In 1801 his poetical rivalry with Macedo became more acute and personal, and ended by drawing from Bocage a stinging extempore poem, Pena de Talião, which remains a monument to his powers of invective. In 1804 the illness (syphilis) from which he suffered worsened, and the approach of death inspired some beautiful sonnets, including one directed to D. Maria, elder sister of Analia, who visited and consoled him. He became reconciled to his enemies, and died on 21 December 1805 of an aneurysm. He died in poverty on the eve of the French invasion, in a similar way to how Camões' death came just before the occupation of Portugal by the Duke of Alva's army. The gulf that divides the life and achievements of these two poets is accounted for less by difference of talent and temperament than by their environment, and illustrates the decline of Portugal in the two centuries that separate 1580 from 1805.
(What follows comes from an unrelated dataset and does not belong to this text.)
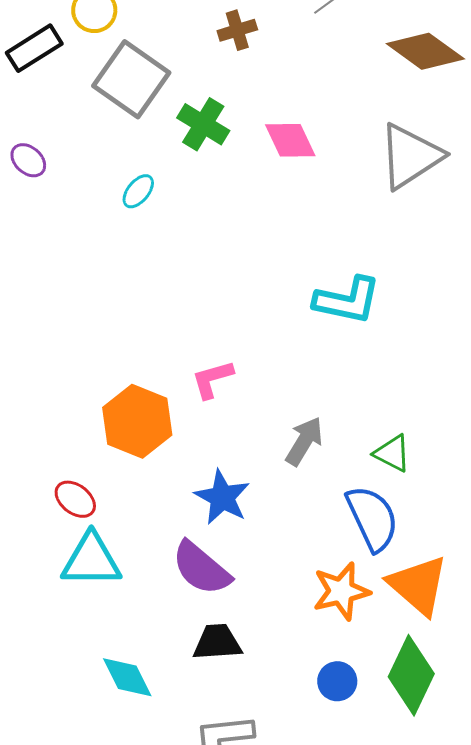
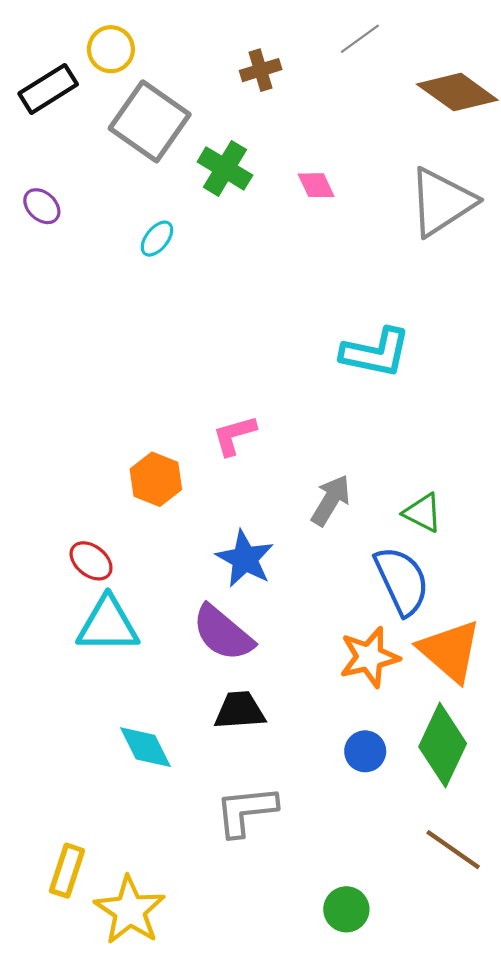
pink diamond: (290, 140) -> (316, 185), size x0.7
orange hexagon: (137, 421) -> (156, 479), size x0.7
To Beckford, Bocage was a powerful genius, and Link was struck by his nervous expression, harmonious versification and the fire of his poetry. He employed every variety of lyric and made his mark in all of them. His roundels are good, his epigrams witty, his satires rigorous and searching, his odes often full of nobility, but his fame must rest on his sonnets, which almost rival those of Camões in power, elevation of thought and tender melancholy, though they lack the latter's scholarly refinement of phrasing. So dazzled were contemporary critics by his brilliant and inspired extemporizations that they ignored Bocage's licentiousness, and overlooked both the superficiality of his creative output and the artificial character of most of his poetry. In 1871 a monument was erected to the poet in the main square in Setúbal, and the centenary of his death was observed there with great ceremony in 1905.

Perhaps because of the sheer rudeness of some of his verse Bocage is still a genuinely popular figure today, and not only in Setúbal. The subversiveness of his poems has meant that for much of the last 200 years they have not been (officially) available in Portugal: his erotic poetry was first published anonymously towards the end of the 19th century.

==See also==
- Portuguese poetry

==Sources==

Free translation of a poem where Bocage draws his self-portrait.

Free translation in English:

Thin, blue eyes, tanned face,
His fair share of feet, middling height,
Sad of face, the same of figure,
High nose in the middle, and not small;

Incapable of staying in just one place,
More prone to furor than to tenderness;
Drinking in his pale hands, out of a dark cup,
From hellish zeal lethal poison;

Devote incense burner to a thousand deities
(I mean, a thousand girls) in a single moment,
Loving the friars only at the altar,

This is Bocage, in whom some talent shines;
From himself these truths have come,
On a day that he felt more dull.

Original in Portuguese:

 Magro, de olhos azuis, carão moreno,
 Bem servido de pés, meão na altura,
 Triste de facha, o mesmo de figura,
 Nariz alto no meio, e não pequeno;

 Incapaz de assistir num só terreno,
 Mais propenso ao furor do que à ternura;
 Bebendo em níveas mãos, por taça escura,
 De zelos infernais letal veneno;

 Devoto incensador de mil deidades
 (Digo, de moças mil) num só memento,
 E somente no altar amando os frades,

 Eis Bocage, em quem luz algum talento;
 Saíram dele mesmo estas verdades,
 Num dia em que se achou mais pachorrento.

N.B.: The version above was the one published during Bocage's life, modified to allow publication by the Portuguese censors. The original version had different lines 11 and 14. Line 11 originally read "Inimigo de hypocritas, e frades:" (freely translated to "enemy of hypocrites and friars") the opposite meaning of the censored version, and line 14 read "N′um dia, em que se achou cagando ao vento" (freely translated as "on a day when he found himself shitting in the wind."), a much more colorful ending than "dull."